Camara Sankofa and Shanelle Thomas are conscientious, dedicated professionals. Mr. Sankofa is an educator. Ms. Thomas is in human services. They also happen to be of African descent. They live quietly, responsibly, and lawfully. They are a couple that should have had nothing to fear when two years ago, on their way home from a day of work, they were pulled over by a Michigan State trooper. Their reasonable expectation should have been that, within moments after the stop, they would receive either a citation or a warning and they would be on their way. But that’s not what happened.
During a stop that lasted nearly 90 minutes, the couple was made to exit their vehicle. They were asked whether they possessed illegal drugs. They were questioned separately. K9 units were called. Their vehicle was emptied and searched. They were made to engage in lengthy discussions about matters having nothing to do with an alleged traffic offense that was supposedly the basis for the stop. And when it was all over, they were told to leave - empty-handed. No citation was issued. No warning was given. They were subjected to about 90 minutes of stress, intimidation and humiliation - for no reason at all.
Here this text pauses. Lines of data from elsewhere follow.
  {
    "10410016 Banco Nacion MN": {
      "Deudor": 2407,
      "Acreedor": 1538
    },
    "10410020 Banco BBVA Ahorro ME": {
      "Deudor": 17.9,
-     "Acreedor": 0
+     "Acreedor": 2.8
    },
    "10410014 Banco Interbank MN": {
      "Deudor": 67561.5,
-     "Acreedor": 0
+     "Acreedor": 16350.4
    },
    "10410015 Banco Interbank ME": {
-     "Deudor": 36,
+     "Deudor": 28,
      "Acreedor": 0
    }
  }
When considering the experiences of George Floyd, Breonna Taylor, Eric Garner and the ever-growing list of Black people who have lost their lives at the hands of law enforcement, some may be tempted to conclude Mr. Sankofa and Ms. Thomas have no reason to complain. Such thoughts ignore the raw terror they, and thousands of other Black people across the country experience every day each time they are stopped by police officers, regardless of whether they suffer injury or death as a result. It is a terror rooted in their knowledge that far too many people of color have been injured or killed by police officers. It is a terror fueled by a feeling that if during an encounter they too become victims of police violence, they have no one to call. It is a terror that comes over me each time my teen-aged son asks to borrow the car keys.
The ACLU of Michigan has learned that various communities of color have had alarming encounters with MSP, but the ACLU has heard accounts by Black drivers stopped by MSP that are remarkably similar to what Mr. Sankofa and Ms. Thomas endured. It’s all there in each case – the apparently pretextual stop, the questioning about drugs, the order to exit the vehicle, the summoning of K-9s, the vehicle search – everything. It triggered suspicions that led to ACLU Freedom of Information Act requests in 2016 and 2017 that yielded records of racially disproportionate traffic stops.
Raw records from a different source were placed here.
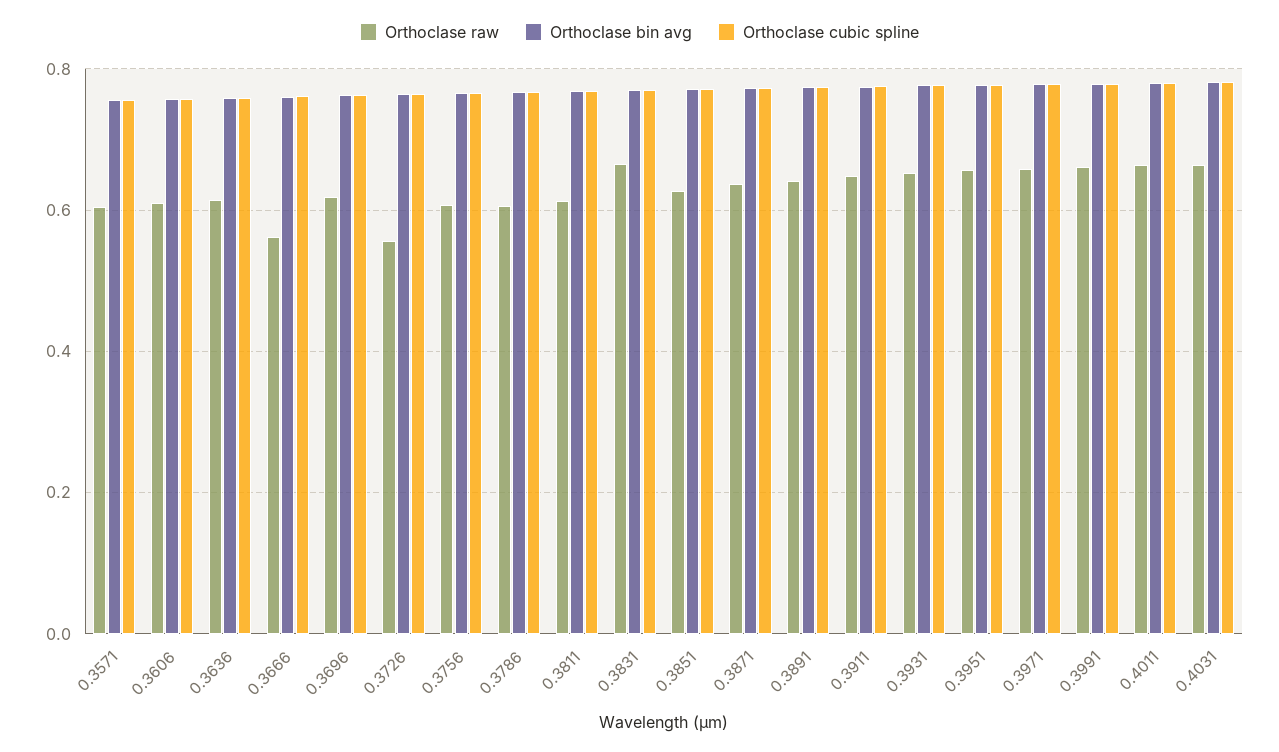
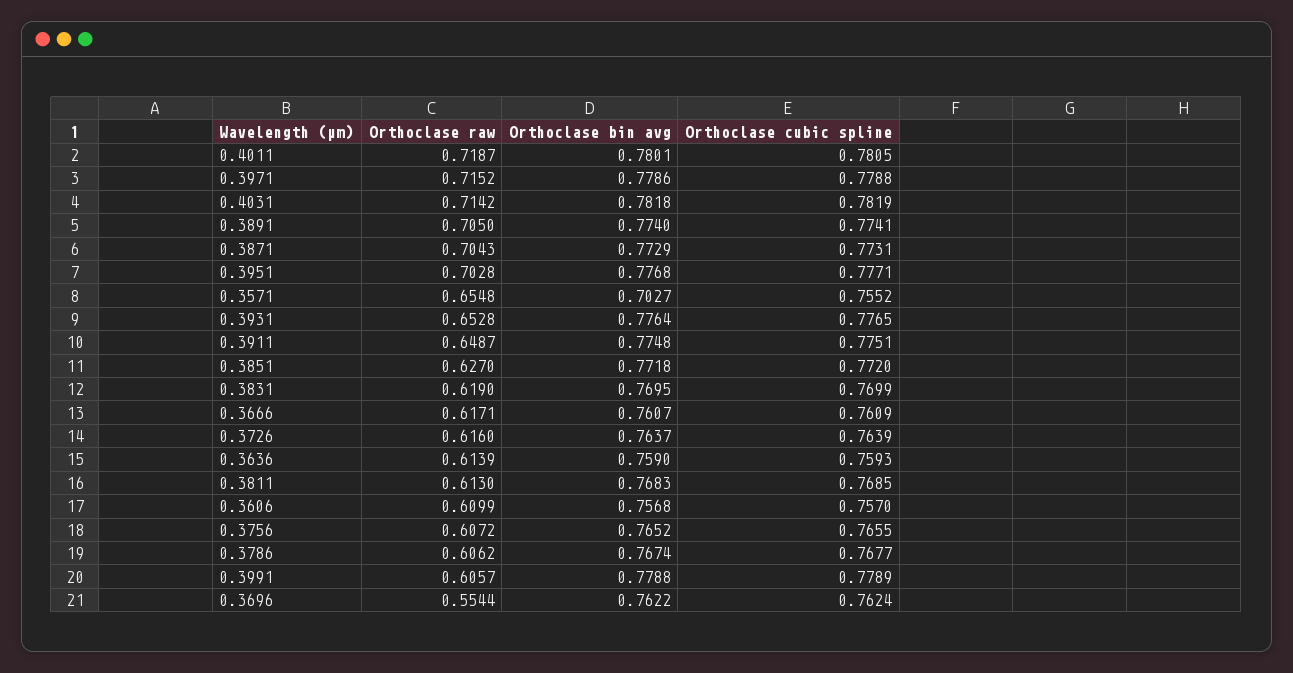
  {
    "Orthoclase raw": {
-     "0.3571": 0.6,
+     "0.3571": 0.6548,
      "0.3606": 0.6099,
      "0.3636": 0.6139,
-     "0.3666": 0.56,
+     "0.3666": 0.6171,
-     "0.3696": 0.62,
+     "0.3696": 0.5544,
-     "0.3726": 0.56,
+     "0.3726": 0.616,
      "0.3756": 0.6072,
      "0.3786": 0.6062,
      "0.3811": 0.613,
-     "0.3831": 0.66,
+     "0.3831": 0.619,
      "0.3851": 0.627,
-     "0.3871": 0.64,
+     "0.3871": 0.7043,
-     "0.3891": 0.64,
+     "0.3891": 0.705,
      "0.3911": 0.6487,
      "0.3931": 0.6528,
-     "0.3951": 0.66,
+     "0.3951": 0.7028,
-     "0.3971": 0.66,
+     "0.3971": 0.7152,
-     "0.3991": 0.66,
+     "0.3991": 0.6057,
-     "0.4011": 0.66,
+     "0.4011": 0.7187,
-     "0.4031": 0.66
+     "0.4031": 0.7142
    },
    "Orthoclase bin avg": {
-     "0.3571": 0.76,
+     "0.3571": 0.7027,
      "0.3606": 0.7568,
      "0.3636": 0.759,
      "0.3666": 0.7607,
      "0.3696": 0.7622,
      "0.3726": 0.7637,
      "0.3756": 0.7652,
      "0.3786": 0.7674,
      "0.3811": 0.7683,
      "0.3831": 0.7695,
      "0.3851": 0.7718,
      "0.3871": 0.7729,
      "0.3891": 0.774,
      "0.3911": 0.7748,
      "0.3931": 0.7764,
      "0.3951": 0.7768,
      "0.3971": 0.7786,
      "0.3991": 0.7788,
      "0.4011": 0.7801,
      "0.4031": 0.7818
    },
    "Orthoclase cubic spline": {
      "0.3571": 0.7552,
      "0.3606": 0.757,
      "0.3636": 0.7593,
      "0.3666": 0.7609,
      "0.3696": 0.7624,
      "0.3726": 0.7639,
      "0.3756": 0.7655,
      "0.3786": 0.7677,
      "0.3811": 0.7685,
      "0.3831": 0.7699,
      "0.3851": 0.772,
      "0.3871": 0.7731,
      "0.3891": 0.7741,
      "0.3911": 0.7751,
      "0.3931": 0.7765,
      "0.3951": 0.7771,
      "0.3971": 0.7788,
      "0.3991": 0.7789,
      "0.4011": 0.7805,
      "0.4031": 0.7819
    }
  }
In letters, meetings, memoranda and private conversations, the ACLU expressed its concern to MSP and strongly urged over the course of several years that the agency engage an expert to take a look at the agency’s policies and the troopers’ practices to determine whether racial profiling occurs routinely. On March 5, 2019, ACLU sent the then new MSP director a comprehensive memorandum detailing the issues and concerns. MSP has steadfastly refused to take the important step of engaging an expert, even though the agency’s own research not only shows that Black drivers are disproportionately stopped but that this disparity has also trended upward. Although African Americans are 14 percent of Michigan’s population, they represented 17 percent of traffic stops in 2017; 19 percent in 2018; and 20 percent in 2019. MSP’s stubborn resistance to transparency left no alternative to a lawsuit that was recently filed by the ACLU on behalf of Mr. Sankofa and Ms. Thomas.
Racial profiling is not only unconstitutional and morally wrong, it’s bad policing. After analyzing substantial data in North Carolina, authors of the book Suspect Citizens explained: “African Americans are much more likely to be searched after a stop than white drivers, but less likely to be found with drugs, guns, alcohol or other forms of contraband after discretionary searches…” These trends have been documented nationally. So, when troopers are busy searching drivers of color and finding nothing, white motorists carrying illegal cargo zoom by without being noticed.
The racially disparate treatment is due largely to racial stereotypes. There is a standing, unacknowledged presumption in some law enforcement circles that people of color are likely to be engaged in illegal drug activity. That presumption was present when Mr. Sankofa and Ms. Thomas were stopped. There was nothing to suggest that this young, professional couple was in any way involved with narcotics. Yet, one of the first things a trooper asked was whether they had drugs in the car. In fact, the troopers were so committed to this stereotype-driven presumption, that they could not bring themselves to accept the couple’s sincere denial of drug involvement. It took dogs, an invasive, fruitless search, and nearly 90 minutes of the couple’s humiliation to finally lead to the troopers’ release of the couple without citations or warnings.
An expert’s comprehensive examination of Michigan State Police race-related practices is long-overdue. Michigan can’t afford to have others experience Mr. Sankofa’s and Ms. Thomas’ trauma.